**EXERCISES**
A) In the text about the filming of The Night of the Hunter, what new black-and-white film stock did Stanley Cortez choose for certain scenes?
B) Please carry on the text about the filming of The Night of the Hunter, starting after its last sentence.
╭─ EXCERPT
Rather than shooting with traditional takes, Laughton had the crew only slate at the beginning of each reel of film and let the camera roll continuously until the reel ran out. This was so that he could direct the actors without waiting to reset the camera and sound equipment, not unlike the way silent films used to be directed. Shelley Winters told Laughton she had this image of Willa as being "a fly fascinated by a spider, and she very willingly walks into this web". He liked this image and told her to channel that into the performance. Mitchum's performance in the film has been described as Brechtian acting, which Laughton had extensive experience with. According to Lillian Gish, Laughton was very unsure of himself on set as this was his first time directing a film, and when someone would give him a suggestion he would start talking about fears that his whole vision was wrong. Laughton's directing style was supportive and respectful of the actors' input and several of the actors have said it was among their favorite professional experiences.

The director of photography was Stanley Cortez, who also shot Orson Welles' 1942 film The Magnificent Ambersons. Because Laughton had very little experience working with film, Cortez would visit his house to explain various concepts of camera lenses, camera heights, and what effect each of them gave. Laughton told Cortez that the nitrate prints of the silent movies that he had been watching for research impressed them with how sharp they looked, so he asked Cortez to create that same sharpness for The Night of the Hunter. The studio brought most of the crew from a recent film Black Tuesday because they had worked so well together, and Cortez had experimented with a new black-and-white film Kodak Tri-X on that production, with great results. He chose to shoot certain scenes of this film on Tri-X because it had a sharp contrast that would help fulfill Laughton's vision. The studio however, tried to convince them to shoot on color film instead because they thought it would sell more tickets. Gregory fought to keep it black-and-white: "I could not see this film being in color." The style of the cinematography was split up between the two units: the first unit of the crew shot the scenes in and around the Harpers' home, which were very dark, whereas the second unit shot the scenes traveling along the river, which were designed to look more like images from the children's perspective. One scene in particular that Cortez has spoken about is in the bedroom after Willa has overheard Powell threatening the children. He lit this scene with a halo of light surrounding Willa's head on the pillow, foreshadowing that her death is imminent. Cortez also brought back the Iris shot in one scene, as an homage to silent films.
╰─
╭─ DATA LISTING
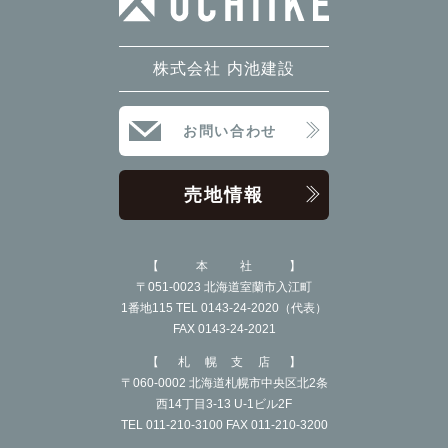
2022年9月
2022年8月
株式会社 内池建設
2022年7月
2022年6月
お問い合わせ
2022年5月
売地情報
2022年4月
2022年3月
本社
2022年2月
〒051-0023 北海道室蘭市入江町
1番地115 TEL 0143-24-2020（代表）
2022年1月
FAX 0143-24-2021
2021年12月
札幌支店
〒060-0002 北海道札幌市中央区北2条
2021年11月
西14丁目3-13 U-1ビル2F
2021年9月
TEL 011-210-3100 FAX 011-210-3200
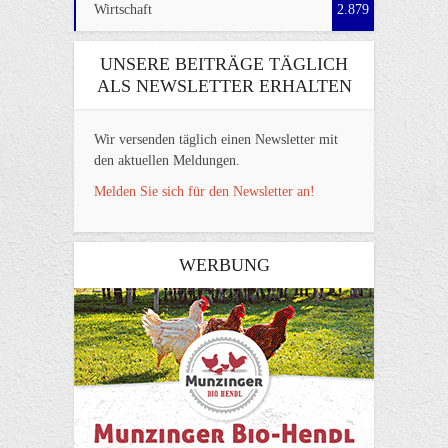
Wirtschaft
2.879
UNSERE BEITRÄGE TÄGLICH
ALS NEWSLETTER ERHALTEN
Wir versenden täglich einen Newsletter mit
den aktuellen Meldungen.
Melden Sie sich für den Newsletter an!
WERBUNG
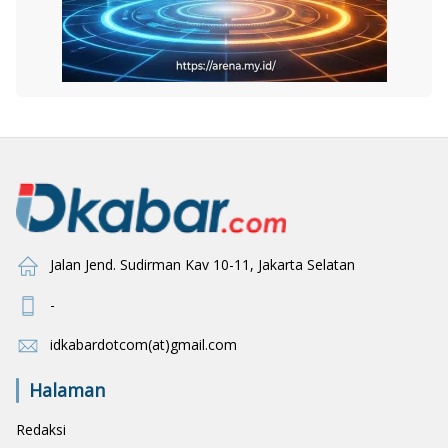
Jalan Jend. Sudirman Kav 10-11, Jakarta Selatan
-
idkabardotcom(at)gmail.com
Halaman
Redaksi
╰─
**YOUR RESPONSES**
A) Kodak Tri-X.

B)
Laughton drew on the harsh, angular look of German expressionist films of the 1920s, which is especially noticeable in the art direction by Hilyard Brown. He had the idea that children notice only certain details of their surroundings that they are focused on, which is why some set pieces are somewhat abstract and minimal: neon lights that are not attached to a particular store, white picket fences that are not surrounding any house, the barn along the river that looks like a painting, and the "chapel-like" parents' bedroom. The river scenes with the children were all shot on a sound stage. The shot of John looking out of the barn window and seeing Powell's silhouette on the horizon was created using a little person and a miniature horse. The underwater scene showing Willa's dead body was shot in a studio using a mannequin with a custom mask to make it look like Winters.

Score
The film's score, composed and arranged by Walter Schumann in close association with Laughton, features a combination of nostalgic and expressionistic orchestral passages. The film has two original songs by Schumann, "Lullaby" (sung by Kitty White, whom Schumann discovered in a nightclub) and "Pretty Fly" (originally sung by Sally Jane Bruce as Pearl, but later dubbed by an actress named Betty Benson). A recurring musical device involves the preacher making his presence known by singing the traditional hymn "Leaning on the Everlasting Arms". RCA Victor was impressed by the score, so in 1955 they released a soundtrack with Schumann's score and Laughton narrating an abridged version of the story, also written by Grubb.

Post production
The film's editor, Robert Golden, has said that after he screened the complete film to one of the United Artists studio executives for the first time, the executive told Golden, "It's too arty."

Release

The Night of the Hunter premiered on July 26, 1955, in Des Moines, Iowa, a special event to raise money for the YMCA in Gregory's hometown, which included a parade and a broadcast on The Tonight Show. It later had its premiere in Los Angeles on August 26, 1955, and in New York on September 29, 1955.

To promote the film, the Los Angeles Herald-Express serialized the film's script throughout April 1955. The film also received an extensive promotional campaign from United Artists, but they weren't sure about the best way to promote it because it didn't fall into any typical film genres, and the promotional material didn't give a good sense of what the film was about. However, one of the film's advertisements won an award for being in the top 50 best advertisements of 1954 from the American Institute of Graphic Arts. According to Paul Gregory, "absolutely no money was spent on promotion...United Artists didn't have the muscle, desire, or intelligence to handle the picture." He originally had the idea to tour the film "road show style", stopping at certain cities that were familiar with Laughton's plays, but he could not convince the studio.

The Roman Catholic Diocese of Cheyenne denied the film's release, and Gregory wanted to put together a lawsuit against them, but the studio would not allow him to.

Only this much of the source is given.